Nous avons inséré dans le n° 6 du journal une lettre signée J.... qui annonçait une série d’attaques contre le système d’échanges, proposé par M. Mazel jeune, de Paris, établi récemment à Lyon. M. Mazel nous adressa immédiatement une lettre signée de lui et de MM. J. Dubroca et Laget, par laquelle ces messieurs priaient M. J.... de poser les objections qu’il avait à faire, et s’engageaient d’y répondre ; le public aurait été juge. M. J.... n’a rien répondu ; cela nous a démontré l’inconvénient d’accueillir des lettres anonymes qui compromettent notre responsabilité seule, et dorénavant nous en refuserons l’insertion toutes les fois que l’auteur ne se sera pas fait connaître à nous, au moins confidentiellement. Nous n’avions pas voulu le faire à notre début ; mais nous suivrons l’usage universellement adopté par nos confrères.

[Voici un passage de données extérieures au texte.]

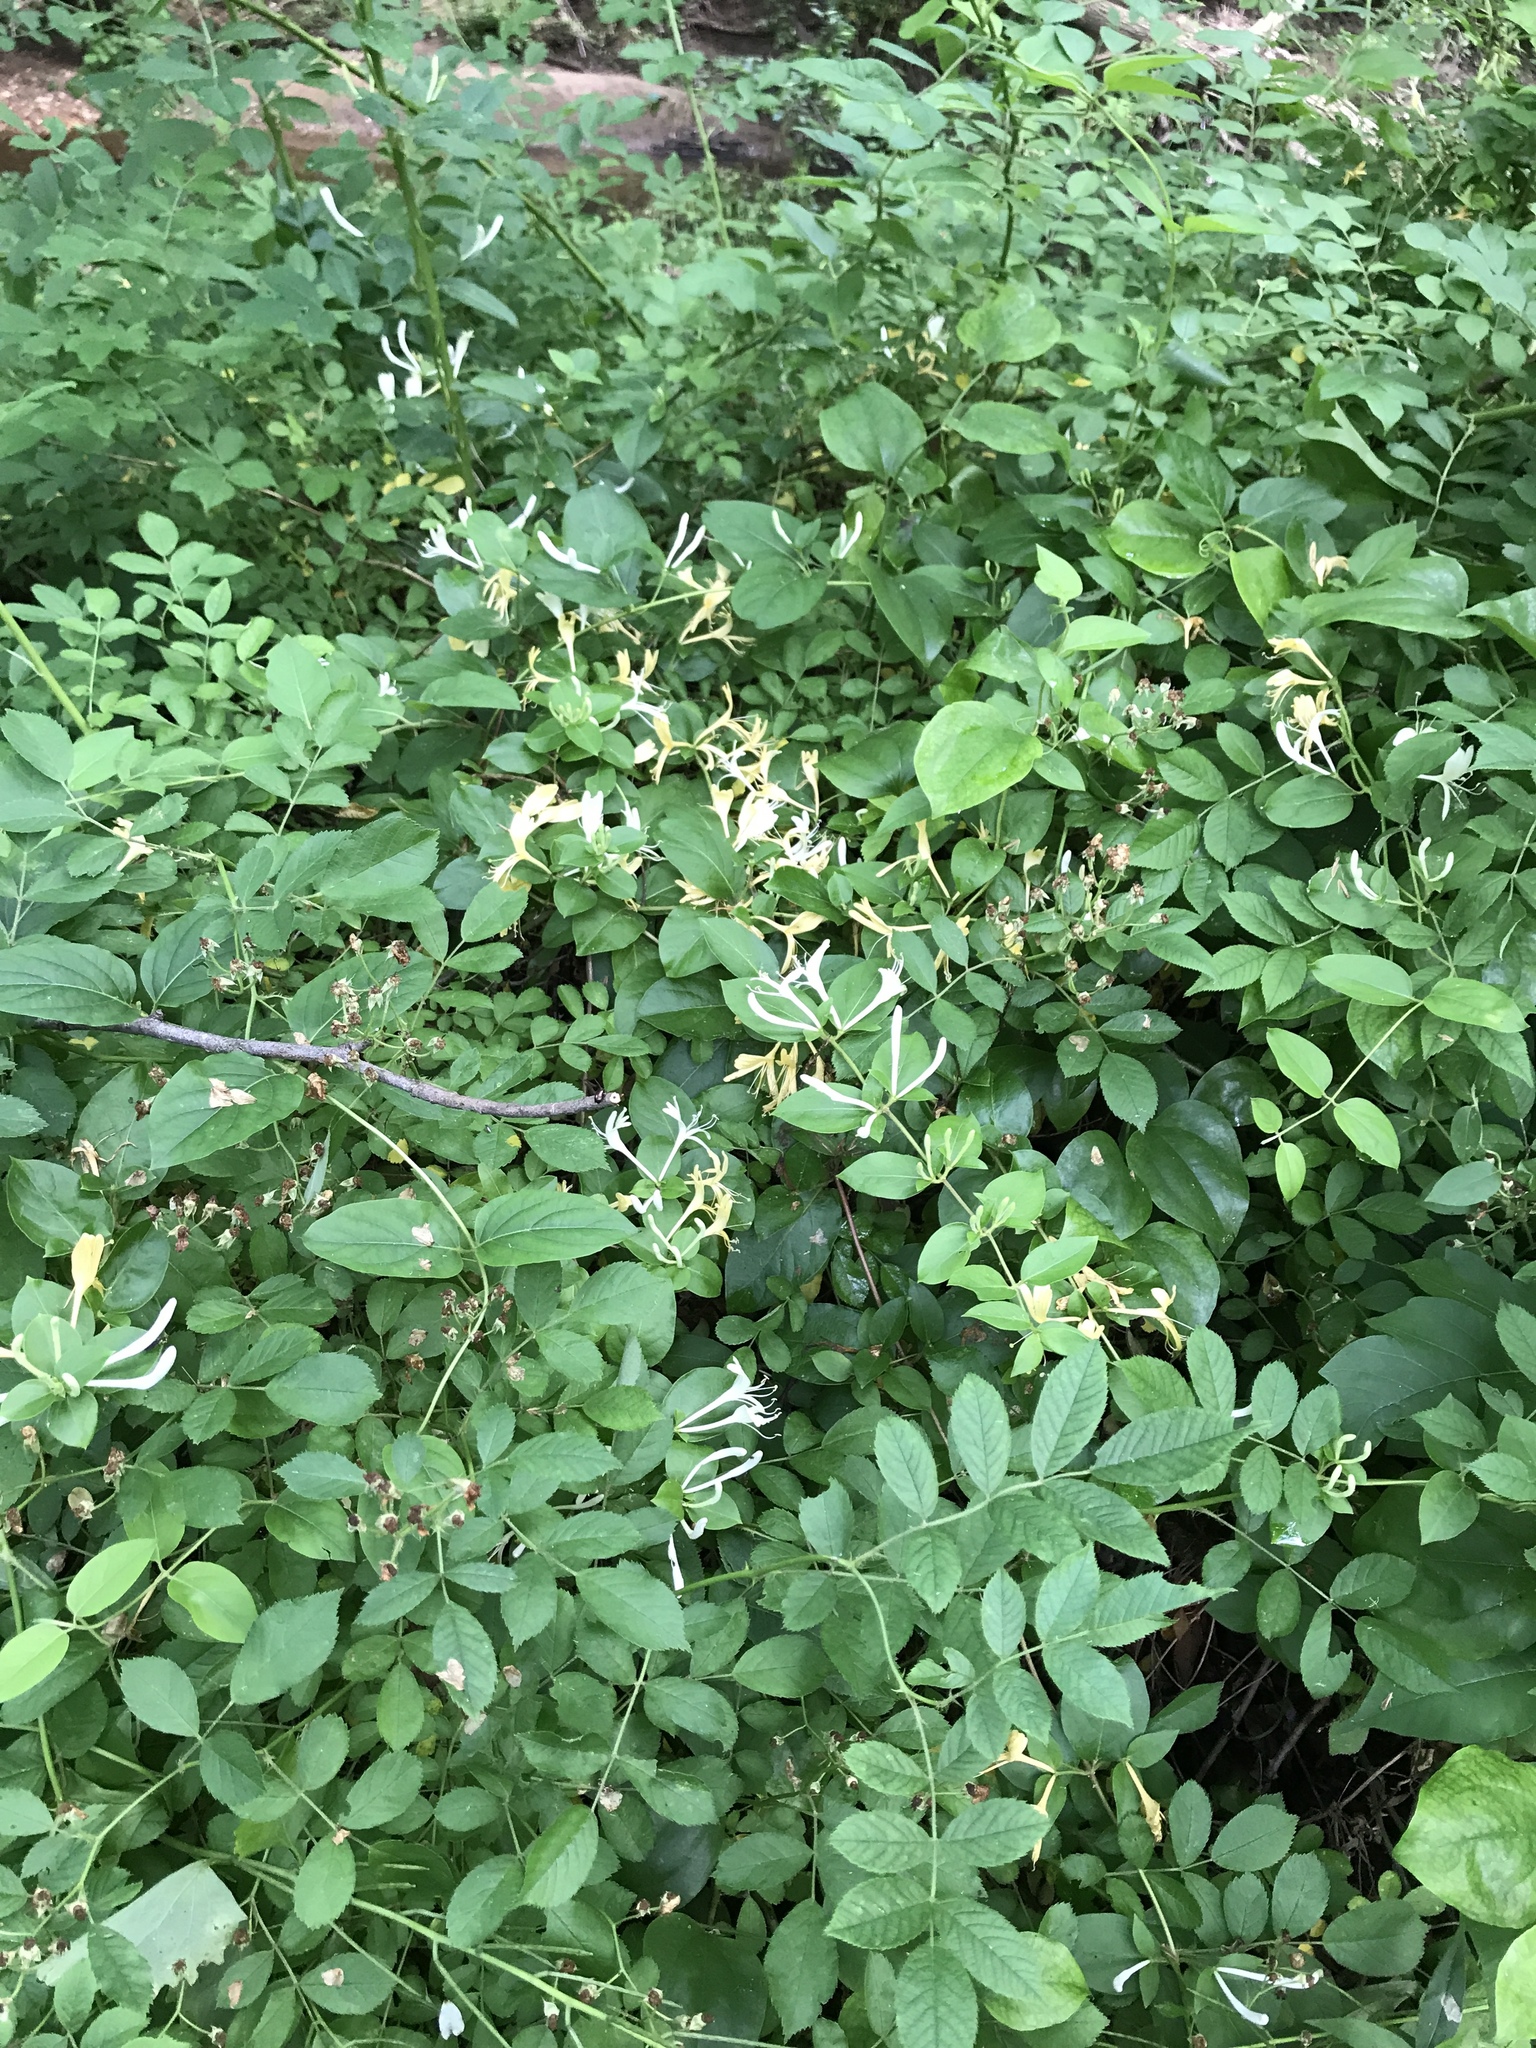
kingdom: Plantae
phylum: Tracheophyta
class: Magnoliopsida
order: Dipsacales
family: Caprifoliaceae
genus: Lonicera
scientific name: Lonicera japonica
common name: Japanese honeysuckle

Il nous importe qu’on ne puisse soupçonner aucun commérage entre nous et l’association d’échanges, pour procurer à cette dernière une facile victoire. En conséquence, et puisque M. J.... a oublié le devoir qu’il avait contracté envers nous, nous emprunterons à un autre journal les objections qu’un autre anonyme, M. X..., a soulevées contre l’association d’échanges. Ce sont les suivantes :
« Avancer que dans les transactions commerciales on peut arriver à se passer du numéraire, ou d’un signe quelconque qui serve d’intermédiaire entre les marchandises et de point de comparaison à leur valeur, est une chimère que l’on doit mettre en compagnie de la pierre philosophale et de la quadrature du cercle. Une semblable proposition ne saurait supporter l’examen. Les premiers hommes, dit-on, pratiquaient l’échange ; mais aujourd’hui, les plus sauvages des deux mondes ont leur numéraire qu’ils trouvent dans de simples coquillages.

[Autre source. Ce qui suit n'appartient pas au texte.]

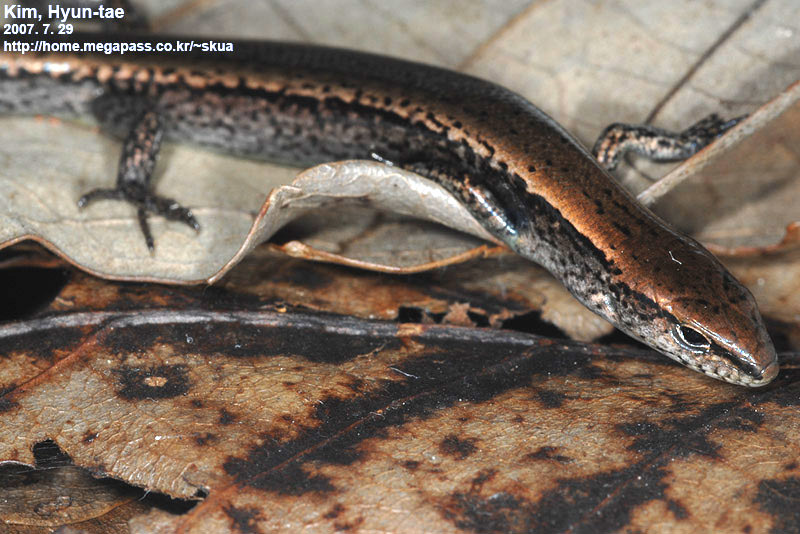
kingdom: Animalia
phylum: Chordata
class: Squamata
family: Scincidae
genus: Scincella
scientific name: Scincella vandenburghi
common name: Tsushima smooth skink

Par quelle anomalie bizarre, les directeurs de l’échange, qui repoussent le numéraire comme une inutilité, se font-ils payer une commission de 4 pour cent ? C’est le plus beau démenti qu’ils puissent donner à leur système, et cette condition prouverait sans réplique, que le travailleur qui se lie à l’association doit toujours se procurer des espèces, ne serait-ce que pour acquitter les droits d’échanges.
Dans les 1 000 ou 1 200 adhésionnaires qu’a réunis la société d’échanges, les professions sont toutes hors de proportion. On trouve engagés des avocats et des médecins plus que la réunion ne fournira de procès et de malades ; on voit un grand nombre de professions qui ne sont nullement utiles aux besoins journaliers, tandis qu’il manque totalement de boulangers, de bouchers, d’épiciers ; c’est que ceux-ci ont trop bien compris qu’à leur égard l’échange était sans intérêt, sans objet ; leurs marchandises étant de première nécessité, l’argent ne peut jamais manquer de venir les chercher. On ne rencontre parmi les adhésionnaires ni bijoutiers, ni horlogers : ici la raison n’est pas difficile à saisir. »
Nous attendrons la réponse de MM. Mazel, Laget [3.1]et Dubroca. Toutes les opinions doivent pouvoir librement se produire ; ce n’est pas au journaliste à leur fermer l’issue. Pour nous, nous n’oublierons jamais ce devoir.